How to remove duplicate lines and sort text
Paste a list — one item per line — into the input box and the cleaned result appears instantly on the right. Tick the operations you want: remove duplicates is on by default, and you can add trim, remove empty lines, a sort order, and reverse. The line counters show how many lines went in, how many came out, and how many were removed, so you can see the effect at a glance. When you are happy, copy the output or download it as a .txt file. It is built for the everyday chore of tidying an email list, a list of IDs, log lines, CSV columns or any newline-separated data.
How deduplication works
Removing duplicates keeps the first occurrence of each line and discards every later copy. With sorting turned off, the surviving lines stay in their original order — important when sequence matters, such as a prioritised list. Turn on ignore case and lines that differ only in capitalisation are treated as identical, so Apple and apple collapse to one entry (the first one seen).

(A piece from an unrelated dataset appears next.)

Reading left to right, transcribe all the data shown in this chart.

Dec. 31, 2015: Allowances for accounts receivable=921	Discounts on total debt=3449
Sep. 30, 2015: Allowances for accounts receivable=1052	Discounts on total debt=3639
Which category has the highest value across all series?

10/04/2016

Combine it with trim to also treat cherry and " cherry " as the same line, which catches duplicates that only differ by stray leading or trailing spaces — a very common source of "invisible" duplicates in pasted data.
Sorting options
Four sort modes cover the usual needs. A → Z and Z → A sort the lines as text using a locale-aware comparison, so accented characters and mixed case order sensibly. Numeric ↑ and Numeric ↓ read the leading number on each line and order by value, which is what you want for a list of figures — a plain text sort would otherwise place "10" before "9" because it compares character by character. Leave sort on None to preserve input order, which pairs naturally with deduplication when you only want to remove repeats without reshuffling.

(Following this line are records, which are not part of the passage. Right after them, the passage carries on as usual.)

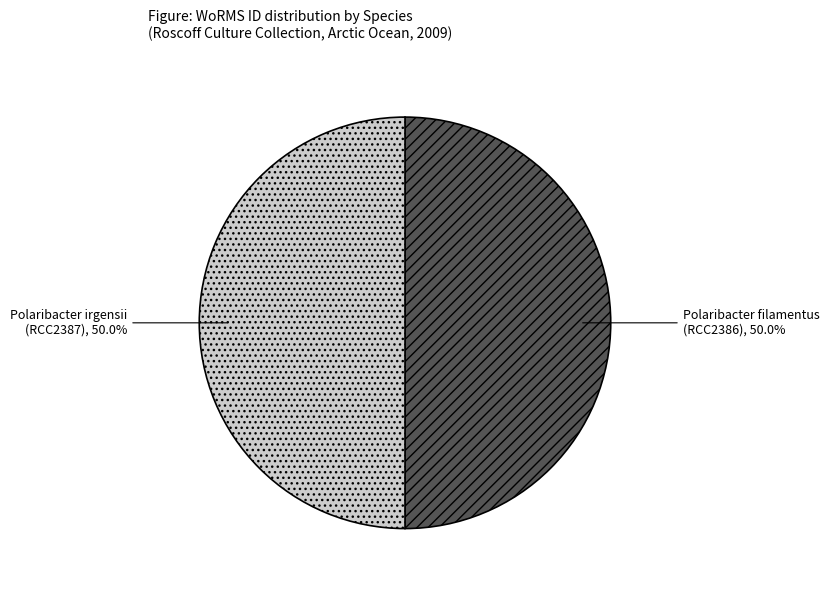

Do Polaribacter filamentus (RCC2386) and Polaribacter irgensii (RCC2387) together represent more than half of the pie?

Yes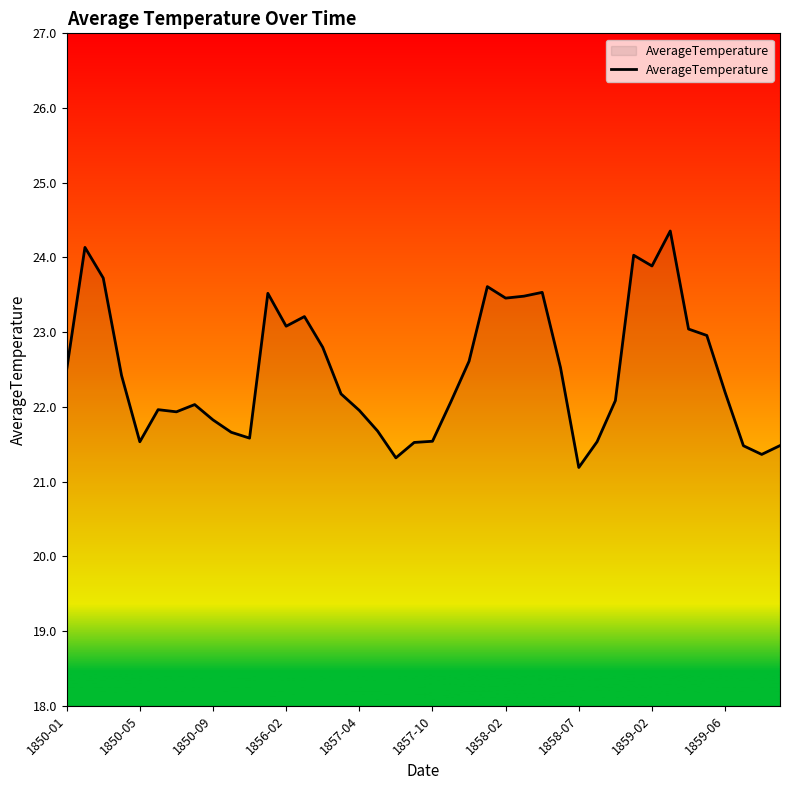

What is the minimum value shown in the chart?

21.2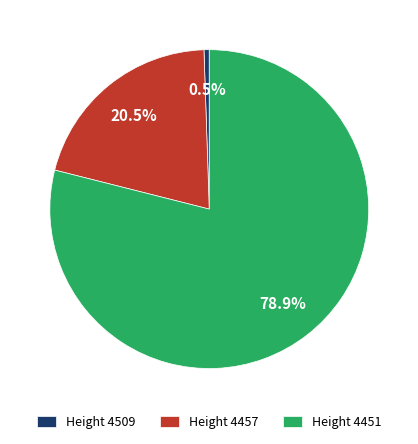

Combined, do Height 4509 and Height 4451 account for over 50%?

Yes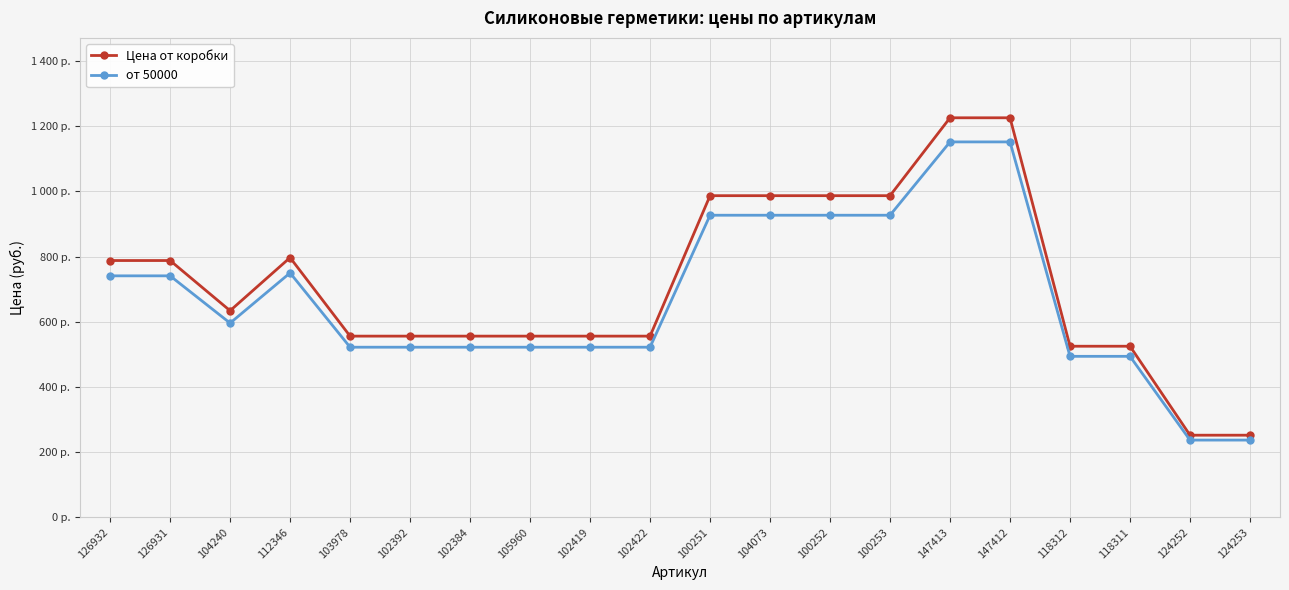

Does the chart have visible grid lines?

Yes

The order operations are applied
Because you can combine options, the order they run in matters, and this tool fixes it so the result is always predictable: trim first, then remove empty lines, then remove duplicates, then sort, and finally reverse. That sequence is deliberate — trimming before deduplication means whitespace-only differences are normalised before duplicates are detected, and reversing last means it flips whatever the sort produced. Knowing the pipeline lets you predict the output for any combination of switches.
Why clean lists locally
Tidying a list is pure, deterministic text processing, so a real tool beats pasting the list into an AI assistant — which can silently drop or merge lines on a long input and present the result as complete. This tool applies the exact pipeline every time. It also runs entirely in your browser, so it is instant, works offline, and your data stays private: email lists, customer IDs and internal logs are exactly the kind of thing that should not be uploaded, and here it never is.

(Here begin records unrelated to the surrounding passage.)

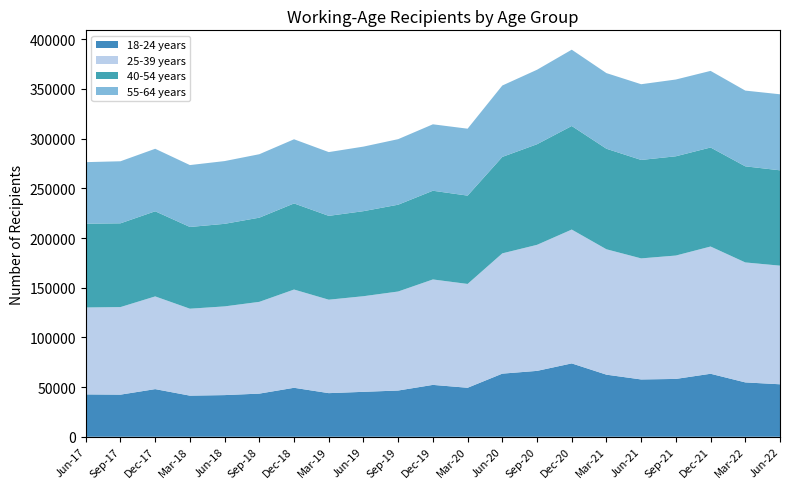

Reading left to right, list all the values displayed in this chart.

18-24 years: 42615	42372	47928	41370	41913	43410	49272	43884	45201	46521	52191	49293	63510	66288	73812	62472	57663	58191	63387	54696	52803
25-39 years: 87483	88122	93297	87483	89268	92340	98865	94029	96225	99636	106101	104472	121032	126837	134682	126177	121824	124155	128046	120726	119367
40-54 years: 84309	84288	85659	82248	83079	84711	86652	84366	85587	87354	89268	88881	97050	101235	104220	101172	99060	99888	99654	96702	95946
55-64 years: 61923	62436	62904	62283	63147	63852	64557	64167	64956	65958	66852	67350	71847	74943	76785	76113	76197	77256	77085	76212	76506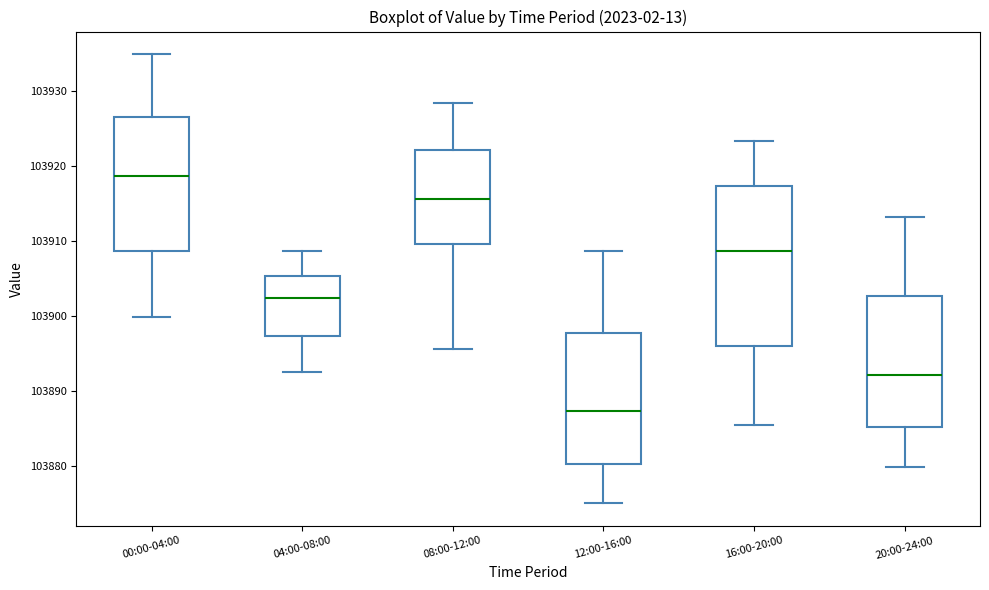

Where is the lower edge of the box for 16:00-20:00 on the y-axis? The values are not printed on the chart, so give them approximately, as read against the axis.

103896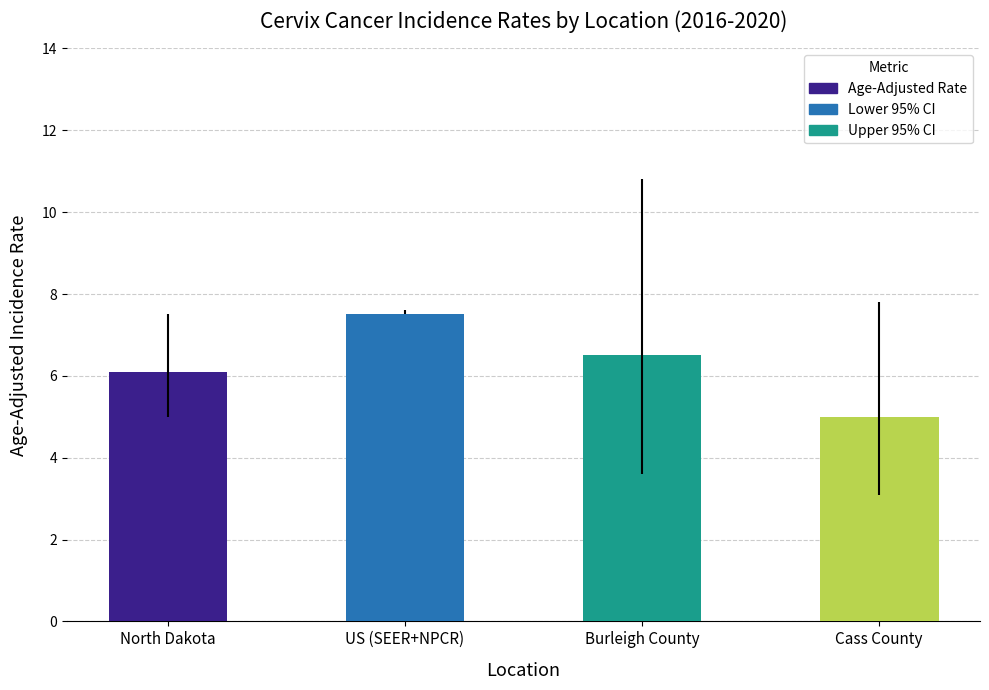

Rank the categories by value from lowest to highest.

Cass County, North Dakota, Burleigh County, US (SEER+NPCR)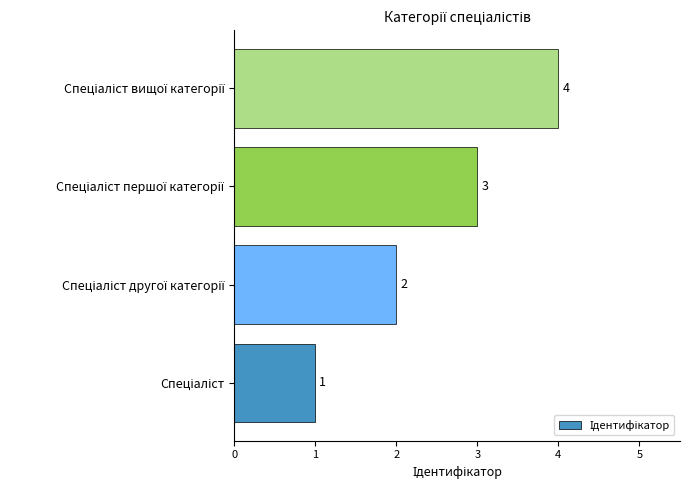

Count the values in the range 2 to 4.

3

- Dedupe keeping first occurrence, optionally case-insensitive.
- Sort alphabetically or numerically, ascending or descending.
- Clean — trim whitespace, drop empty lines, reverse order.
- Live counts of lines in, out and removed.
- Local — copy or download, nothing uploaded.
Frequently asked questions
- Does removing duplicates keep the original order?
- Yes — with sorting off, the first occurrence of each line stays in place and later copies are dropped.
- Can it ignore case when finding duplicates?
- Yes — turn on "ignore case" and Apple and apple count as the same line.
- In what order are operations applied?
- Trim, then remove empty, then dedupe, then sort, then reverse — a fixed, predictable pipeline.
- Is my text uploaded?
- No. All processing runs locally in your browser, safe for large or sensitive lists.